Written request
Reproduce the records verbatim, from their first line through the line containing "21: (657, 458)", with both of those lines included.

━━━ Available records

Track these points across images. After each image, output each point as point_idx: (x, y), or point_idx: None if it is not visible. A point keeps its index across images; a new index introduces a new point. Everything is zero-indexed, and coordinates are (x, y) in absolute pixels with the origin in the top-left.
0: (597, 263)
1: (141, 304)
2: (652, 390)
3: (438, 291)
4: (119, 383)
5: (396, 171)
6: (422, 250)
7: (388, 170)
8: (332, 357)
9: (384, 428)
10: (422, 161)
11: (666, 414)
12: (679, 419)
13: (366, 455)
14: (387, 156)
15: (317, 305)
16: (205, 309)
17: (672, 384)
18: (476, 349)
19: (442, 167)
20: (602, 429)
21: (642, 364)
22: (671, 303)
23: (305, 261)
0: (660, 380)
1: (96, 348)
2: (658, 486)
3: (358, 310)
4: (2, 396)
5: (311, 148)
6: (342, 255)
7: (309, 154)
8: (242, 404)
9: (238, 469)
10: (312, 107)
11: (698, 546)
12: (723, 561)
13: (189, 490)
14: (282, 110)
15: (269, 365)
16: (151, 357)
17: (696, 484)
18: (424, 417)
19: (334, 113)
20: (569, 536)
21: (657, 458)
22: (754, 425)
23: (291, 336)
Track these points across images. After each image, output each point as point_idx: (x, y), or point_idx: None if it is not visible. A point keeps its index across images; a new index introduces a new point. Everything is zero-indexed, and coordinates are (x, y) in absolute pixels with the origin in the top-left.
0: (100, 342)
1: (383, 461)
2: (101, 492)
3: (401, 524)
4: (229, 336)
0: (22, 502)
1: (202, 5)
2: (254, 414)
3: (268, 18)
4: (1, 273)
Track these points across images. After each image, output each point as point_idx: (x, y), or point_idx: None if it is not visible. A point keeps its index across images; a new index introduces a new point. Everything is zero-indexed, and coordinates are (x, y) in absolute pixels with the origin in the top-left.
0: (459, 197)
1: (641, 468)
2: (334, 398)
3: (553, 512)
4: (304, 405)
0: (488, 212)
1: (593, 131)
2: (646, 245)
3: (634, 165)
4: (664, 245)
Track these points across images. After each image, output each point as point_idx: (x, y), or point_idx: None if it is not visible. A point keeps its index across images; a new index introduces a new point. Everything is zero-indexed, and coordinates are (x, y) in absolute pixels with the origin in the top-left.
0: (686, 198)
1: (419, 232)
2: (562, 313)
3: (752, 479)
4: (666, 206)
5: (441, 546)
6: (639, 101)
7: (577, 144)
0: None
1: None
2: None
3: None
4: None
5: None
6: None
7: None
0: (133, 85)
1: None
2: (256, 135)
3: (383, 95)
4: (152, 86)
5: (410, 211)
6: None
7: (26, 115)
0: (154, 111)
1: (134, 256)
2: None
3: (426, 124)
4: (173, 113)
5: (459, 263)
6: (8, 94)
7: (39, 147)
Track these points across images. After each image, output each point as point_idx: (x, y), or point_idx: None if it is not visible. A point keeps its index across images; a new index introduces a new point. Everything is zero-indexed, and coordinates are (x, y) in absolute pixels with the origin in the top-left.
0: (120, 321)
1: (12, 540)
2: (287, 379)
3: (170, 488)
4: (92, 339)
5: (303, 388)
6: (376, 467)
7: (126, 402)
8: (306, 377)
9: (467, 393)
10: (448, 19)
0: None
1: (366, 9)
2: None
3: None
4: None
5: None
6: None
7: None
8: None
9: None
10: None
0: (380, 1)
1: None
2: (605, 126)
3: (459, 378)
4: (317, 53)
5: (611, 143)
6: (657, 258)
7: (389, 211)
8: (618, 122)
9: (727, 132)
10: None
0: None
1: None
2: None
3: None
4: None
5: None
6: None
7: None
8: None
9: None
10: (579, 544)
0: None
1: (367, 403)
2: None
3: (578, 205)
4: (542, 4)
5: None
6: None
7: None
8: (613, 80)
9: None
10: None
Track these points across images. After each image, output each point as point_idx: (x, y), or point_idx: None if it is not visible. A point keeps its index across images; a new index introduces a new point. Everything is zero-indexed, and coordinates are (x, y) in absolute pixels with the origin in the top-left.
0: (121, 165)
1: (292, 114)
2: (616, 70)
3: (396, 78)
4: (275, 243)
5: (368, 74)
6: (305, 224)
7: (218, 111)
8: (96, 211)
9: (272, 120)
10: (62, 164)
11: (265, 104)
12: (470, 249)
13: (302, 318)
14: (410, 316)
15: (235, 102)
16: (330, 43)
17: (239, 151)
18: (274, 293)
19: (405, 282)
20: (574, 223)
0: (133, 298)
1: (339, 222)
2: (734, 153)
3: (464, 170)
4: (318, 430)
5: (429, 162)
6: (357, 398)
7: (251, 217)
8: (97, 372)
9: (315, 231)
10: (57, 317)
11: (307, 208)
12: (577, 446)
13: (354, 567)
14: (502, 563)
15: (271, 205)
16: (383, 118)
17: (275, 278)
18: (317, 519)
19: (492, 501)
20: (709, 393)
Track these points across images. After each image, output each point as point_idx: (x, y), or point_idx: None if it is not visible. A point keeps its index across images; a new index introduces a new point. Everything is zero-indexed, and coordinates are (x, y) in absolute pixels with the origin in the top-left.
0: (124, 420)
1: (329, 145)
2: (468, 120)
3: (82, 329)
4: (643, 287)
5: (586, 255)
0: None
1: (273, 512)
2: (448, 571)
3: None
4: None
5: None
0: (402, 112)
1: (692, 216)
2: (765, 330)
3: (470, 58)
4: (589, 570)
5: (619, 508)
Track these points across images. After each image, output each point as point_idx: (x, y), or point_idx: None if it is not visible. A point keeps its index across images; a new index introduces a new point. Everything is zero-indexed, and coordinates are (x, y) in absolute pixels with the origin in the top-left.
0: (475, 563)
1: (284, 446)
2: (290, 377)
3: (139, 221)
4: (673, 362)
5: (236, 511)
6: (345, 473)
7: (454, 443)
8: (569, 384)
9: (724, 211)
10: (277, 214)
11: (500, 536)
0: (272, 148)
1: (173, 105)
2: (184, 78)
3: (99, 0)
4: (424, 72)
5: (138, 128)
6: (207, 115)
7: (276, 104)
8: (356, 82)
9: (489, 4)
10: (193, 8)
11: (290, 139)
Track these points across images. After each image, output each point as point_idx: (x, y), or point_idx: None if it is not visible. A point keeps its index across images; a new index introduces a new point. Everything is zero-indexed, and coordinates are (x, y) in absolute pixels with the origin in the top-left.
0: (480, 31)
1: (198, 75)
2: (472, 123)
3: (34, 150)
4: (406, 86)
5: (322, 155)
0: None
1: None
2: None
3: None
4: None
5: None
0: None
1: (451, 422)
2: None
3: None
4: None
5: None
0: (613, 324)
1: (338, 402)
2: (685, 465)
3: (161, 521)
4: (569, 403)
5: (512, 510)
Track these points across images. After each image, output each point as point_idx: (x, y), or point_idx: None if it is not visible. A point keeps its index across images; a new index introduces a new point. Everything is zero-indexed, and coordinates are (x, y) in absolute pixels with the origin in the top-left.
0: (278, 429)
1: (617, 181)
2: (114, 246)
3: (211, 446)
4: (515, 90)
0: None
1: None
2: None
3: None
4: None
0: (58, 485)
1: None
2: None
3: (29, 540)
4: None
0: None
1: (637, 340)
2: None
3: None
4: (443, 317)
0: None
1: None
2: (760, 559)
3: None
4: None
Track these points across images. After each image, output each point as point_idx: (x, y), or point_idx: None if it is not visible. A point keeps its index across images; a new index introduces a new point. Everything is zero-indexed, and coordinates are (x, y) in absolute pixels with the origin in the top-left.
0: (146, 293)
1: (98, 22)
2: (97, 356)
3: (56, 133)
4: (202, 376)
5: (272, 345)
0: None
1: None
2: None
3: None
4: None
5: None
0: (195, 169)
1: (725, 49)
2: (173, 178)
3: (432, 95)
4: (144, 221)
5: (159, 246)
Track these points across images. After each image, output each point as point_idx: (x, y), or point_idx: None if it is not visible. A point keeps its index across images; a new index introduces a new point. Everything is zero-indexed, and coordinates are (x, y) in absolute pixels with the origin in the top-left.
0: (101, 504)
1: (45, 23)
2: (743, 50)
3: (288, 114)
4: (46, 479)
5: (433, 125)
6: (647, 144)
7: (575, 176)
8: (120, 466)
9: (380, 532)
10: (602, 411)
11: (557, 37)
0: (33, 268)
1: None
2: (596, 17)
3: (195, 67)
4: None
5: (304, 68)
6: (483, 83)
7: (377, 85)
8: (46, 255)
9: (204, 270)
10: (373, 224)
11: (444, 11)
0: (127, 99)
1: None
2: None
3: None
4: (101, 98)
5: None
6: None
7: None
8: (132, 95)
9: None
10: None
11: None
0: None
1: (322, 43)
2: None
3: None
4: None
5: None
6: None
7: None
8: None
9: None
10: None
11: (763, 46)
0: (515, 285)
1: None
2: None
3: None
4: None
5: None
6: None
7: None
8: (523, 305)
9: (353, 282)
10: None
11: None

━━━━━━

Written answer
Track these points across images. After each image, output each point as point_idx: (x, y), or point_idx: None if it is not visible. A point keeps its index across images; a new index introduces a new point. Everything is zero-indexed, and coordinates are (x, y) in absolute pixels with the origin in the top-left.
0: (597, 263)
1: (141, 304)
2: (652, 390)
3: (438, 291)
4: (119, 383)
5: (396, 171)
6: (422, 250)
7: (388, 170)
8: (332, 357)
9: (384, 428)
10: (422, 161)
11: (666, 414)
12: (679, 419)
13: (366, 455)
14: (387, 156)
15: (317, 305)
16: (205, 309)
17: (672, 384)
18: (476, 349)
19: (442, 167)
20: (602, 429)
21: (642, 364)
22: (671, 303)
23: (305, 261)
0: (660, 380)
1: (96, 348)
2: (658, 486)
3: (358, 310)
4: (2, 396)
5: (311, 148)
6: (342, 255)
7: (309, 154)
8: (242, 404)
9: (238, 469)
10: (312, 107)
11: (698, 546)
12: (723, 561)
13: (189, 490)
14: (282, 110)
15: (269, 365)
16: (151, 357)
17: (696, 484)
18: (424, 417)
19: (334, 113)
20: (569, 536)
21: (657, 458)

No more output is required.